Neben dem wissenschaftlichen Nutzen bietet SeaSplat auch Potenzial im Bereich der Unterwasserrobotik und autonomen Fahrzeugen. Insbesondere bei ROVs (Remotely Operated Vehicles) und AUVs (Autonomous Underwater Vehicles), die für Meereserkundungen eingesetzt werden, kann die Technik helfen, die aufgenommenen Bilddaten in Echtzeit farbkorrigiert und dreidimensional darzustellen. Aktuell erfordert die Verarbeitung aufwendige Rechenressourcen, weshalb der Betrieb noch an Land oder auf Forschungsschiffen stattfindet. Zukünftige Entwicklungen im Hardware-Bereich könnten jedoch auch den Einsatz direkt an Bord ermöglichen, was die Einsatzfähigkeit und Mobilität solcher Systeme enorm erhöhen würde. Gegenüber bisherigen Methoden wie Sea-Thru zeichnet sich SeaSplat durch seine Schnelligkeit bei der Erstellung und Wiedergabe von realitätsgetreuen 3D-Unterwasserszenen aus.
Während andere Verfahren oft enormen Rechenaufwand benötigen und dadurch die Anwendung auf große Bildserien erschwert wird, ermöglicht SeaSplat eine vergleichsweise effiziente Analyse und Visualisierung. Der Name SeaSplat spielt auf den Ursprung des Verfahrens an: die „3D Gaussian Splatting“ Technik, die für eine übersichtliche Verknüpfung von Bildern sorgt, sowie die Anwendung im Meer (Sea). Mit der Entwicklung von SeaSplat wird künftig eine neue Ära der Unterwasserfeaturierung möglich. Für so unterschiedliche Bereiche wie den Naturschutz, die Meeresbiologie, die maritime Archäologie und sogar für den kommerziellen Tourismus können realitätsgetreue und besser verständliche Unterwasserbilder einen enormen Mehrwert bieten. Diese Technik hilft dabei, die Tiefsee nicht nur wissenschaftlich besser zu erfassen, sondern auch für die Öffentlichkeit verständlicher und eindrucksvoller zugänglich zu machen.

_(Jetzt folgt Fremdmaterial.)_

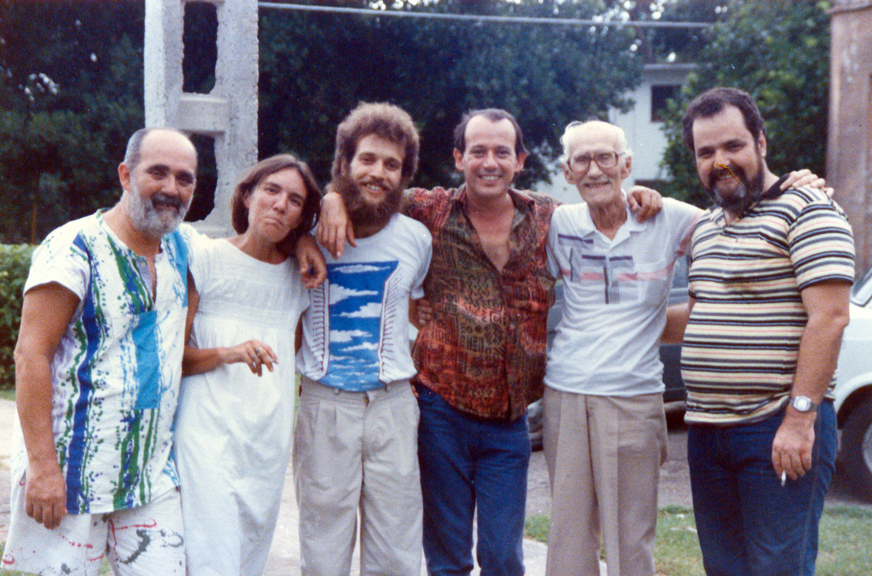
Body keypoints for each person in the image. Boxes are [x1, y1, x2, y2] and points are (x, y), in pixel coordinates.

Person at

Sie macht einen virtuellen Tauchgang in bunte, lebendige und naturgetreue Unterwasserwelten möglich – ohne die Herausforderungen, die das Wasser für Lichtwellen darstellt. Zusammengefasst lässt sich sagen, dass SeaSplat eine innovative und technisch anspruchsvolle Lösung bietet, um das große Problem der Farbverfälschungen in der Unterwasserfotografie zu überwinden. Durch die Kombination von physikalisch basierter Bildkorrektur und fortschrittlichen 3D-Visualisierungsmethoden sorgt diese Technologie dafür, dass Wissenschaftler und Taucher die Meereswelt in ihrer wahren Schönheit und Farbenpracht erleben und erforschen können. Damit könnte SeaSplat die Meeresforschung grundlegend verändern und neue Perspektiven für den Schutz und die Dokumentation der Unterwasserumgebung eröffnen. Die Möglichkeiten der digitalen Unterwassererfassung mit SeaSplat stehen dabei noch am Anfang.

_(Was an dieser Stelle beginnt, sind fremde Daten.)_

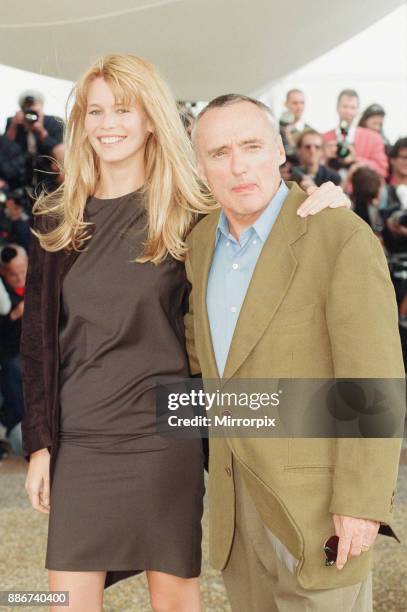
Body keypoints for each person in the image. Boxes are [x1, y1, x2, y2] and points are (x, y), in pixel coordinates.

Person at [21, 54, 348, 612]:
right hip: (81, 438)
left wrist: (324, 203)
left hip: (164, 434)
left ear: (151, 117)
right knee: (62, 602)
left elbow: (265, 225)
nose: (107, 123)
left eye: (123, 108)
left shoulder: (194, 210)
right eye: (94, 111)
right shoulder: (58, 218)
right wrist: (39, 445)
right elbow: (38, 343)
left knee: (174, 598)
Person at [185, 94, 404, 612]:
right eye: (218, 152)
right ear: (200, 166)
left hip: (319, 513)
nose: (237, 165)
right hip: (238, 517)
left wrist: (360, 504)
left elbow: (373, 380)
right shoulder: (197, 246)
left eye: (251, 145)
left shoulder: (337, 236)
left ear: (279, 148)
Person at [5, 90, 64, 192]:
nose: (30, 112)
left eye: (33, 107)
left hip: (46, 172)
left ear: (41, 107)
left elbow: (59, 149)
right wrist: (14, 126)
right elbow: (6, 148)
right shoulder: (14, 122)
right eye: (27, 108)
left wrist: (41, 132)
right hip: (20, 174)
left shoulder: (55, 122)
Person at [323, 89, 388, 180]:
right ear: (337, 108)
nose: (348, 111)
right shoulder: (324, 138)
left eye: (352, 107)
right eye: (345, 107)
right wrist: (324, 158)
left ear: (358, 110)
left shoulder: (374, 138)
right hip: (331, 187)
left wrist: (355, 159)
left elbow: (382, 170)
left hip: (361, 190)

Perspektivisch könnten weiter optimierte Rechenmodelle, verbesserte Algorithmen und leistungsstärkere Rechner an Bord von Robotern die Nutzung solcher Verfahren im Feld erheblich vereinfachen. Dies verspricht einen Schub für die Marineforschung, den Erhalt maritimer Lebensräume und das Verständnis der komplexen Beziehungen in den Ozeanen unserer Erde. SeaSplat verbindet damit modernste Technologien aus Computer Vision, Robotik, Photometrie und Meereswissenschaft zu einem leistungsfähigen Werkzeug – zur Darstellung einer Welt, die bisher oft im trüben Licht verborgen lag.